For the listing below, work out the number of lines that hold "Berharap" and return that number alone.

Input data »
────────

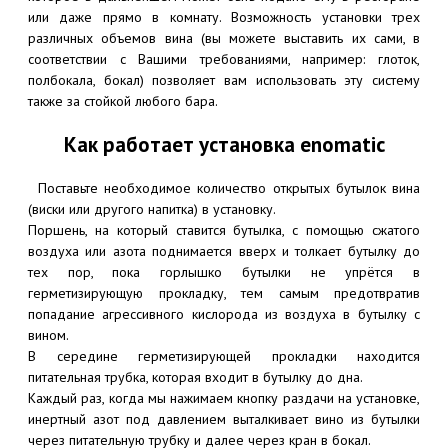
или даже прямо в комнату. Возможность установки трех
различных объемов вина (вы можете выставить их сами, в
соответствии с Вашими требованиями, например: глоток,
полбокала, бокал) позволяет вам использовать эту систему
также за стойкой любого бара.
Как работает установка enomatic
Поставьте необходимое количество открытых бутылок вина
(виски или другого напитка) в установку.
Поршень, на который ставится бутылка, с помощью сжатого
воздуха или азота поднимается вверх и толкает бутылку до
тех пор, пока горлышко бутылки не упрётся в
герметизирующую прокладку, тем самым предотвратив
попадание агрессивного кислорода из воздуха в бутылку с
вином.
В середине герметизирующей прокладки находится
питательная трубка, которая входит в бутылку до дна.
Каждый раз, когда мы нажимаем кнопку раздачи на установке,
инертный азот под давлением выталкивает вино из бутылки
через питательную трубку и далее через кран в бокал.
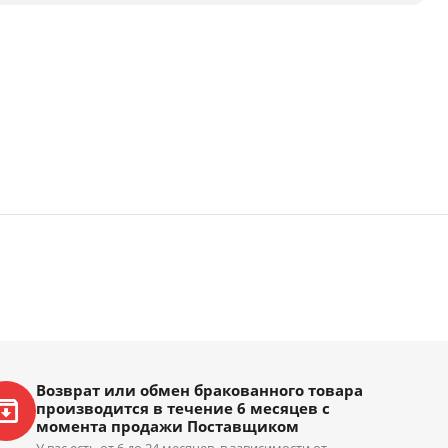
Возврат или обмен бракованного товара
производится в течение 6 месяцев с
момента продажи Поставщиком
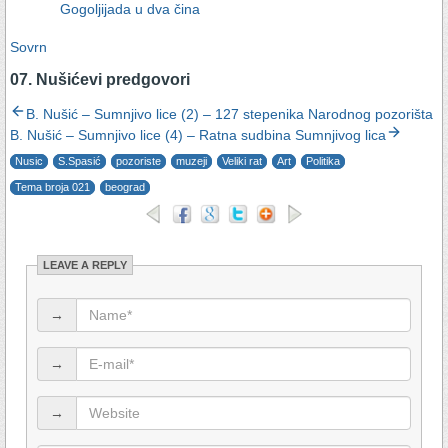
Gogoljijada u dva čina
Sovrn
07. Nušićevi predgovori
B. Nušić – Sumnjivo lice (2) – 127 stepenika Narodnog pozorišta
B. Nušić – Sumnjivo lice (4) – Ratna sudbina Sumnjivog lica
Nusic
S.Spasić
pozoriste
muzeji
Veliki rat
Art
Politika
Tema broja 021
beograd
LEAVE A REPLY
→
→
→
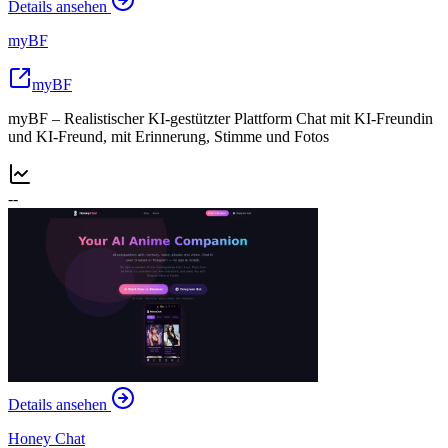
Details ansehen
myBF
myBF
myBF – Realistischer KI-gestützter Plattform Chat mit KI-Freundin
und KI-Freund, mit Erinnerung, Stimme und Fotos
--
Details ansehen
Honey Chat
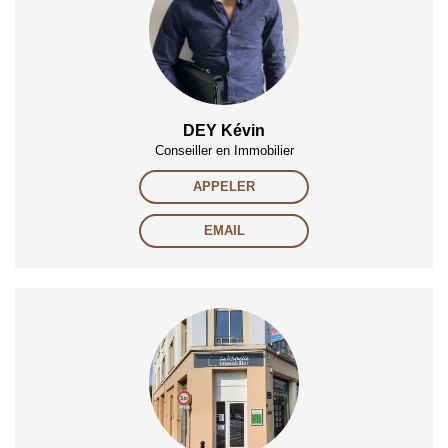
DEY Kévin
Conseiller en Immobilier
APPELER
EMAIL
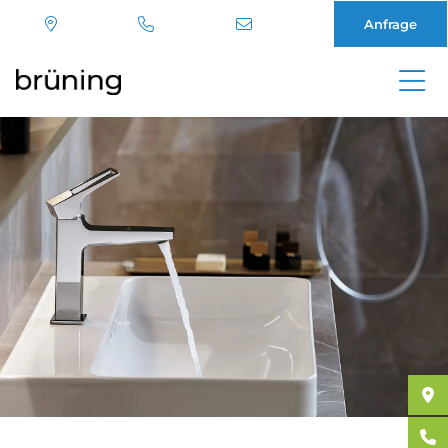
Anfrage
Direkt
zum
Inhalt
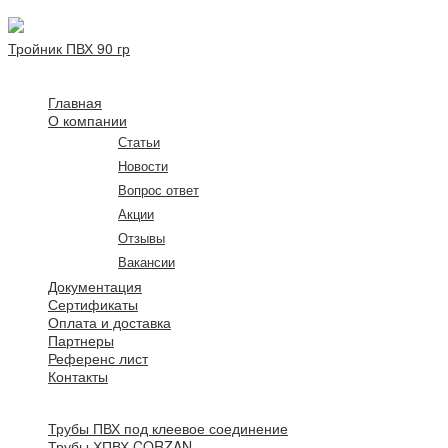
Тройник ПВХ 90 гр
Главная
О компании
Статьи
Новости
Вопрос ответ
Акции
Отзывы
Вакансии
Документация
Сертификаты
Оплата и доставка
Партнеры
Референс лист
Контакты
Трубы ПВХ под клеевое соединение
Трубы ХПВХ CORZAN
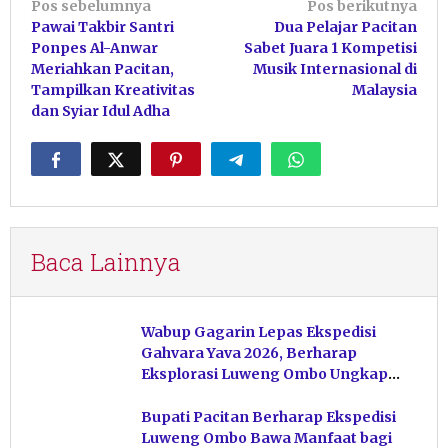
Navigasi
Pos sebelumnya
Pos berikutnya
Pawai Takbir Santri
Dua Pelajar Pacitan
pos
Ponpes Al-Anwar
Sabet Juara 1 Kompetisi
Meriahkan Pacitan,
Musik Internasional di
Tampilkan Kreativitas
Malaysia
dan Syiar Idul Adha
Baca Lainnya
Wabup Gagarin Lepas Ekspedisi
Gahvara Yava 2026, Berharap
Eksplorasi Luweng Ombo Ungkap
Kekayaan Karst Pacitan
Bupati Pacitan Berharap Ekspedisi
Luweng Ombo Bawa Manfaat bagi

────────

Written solution » 2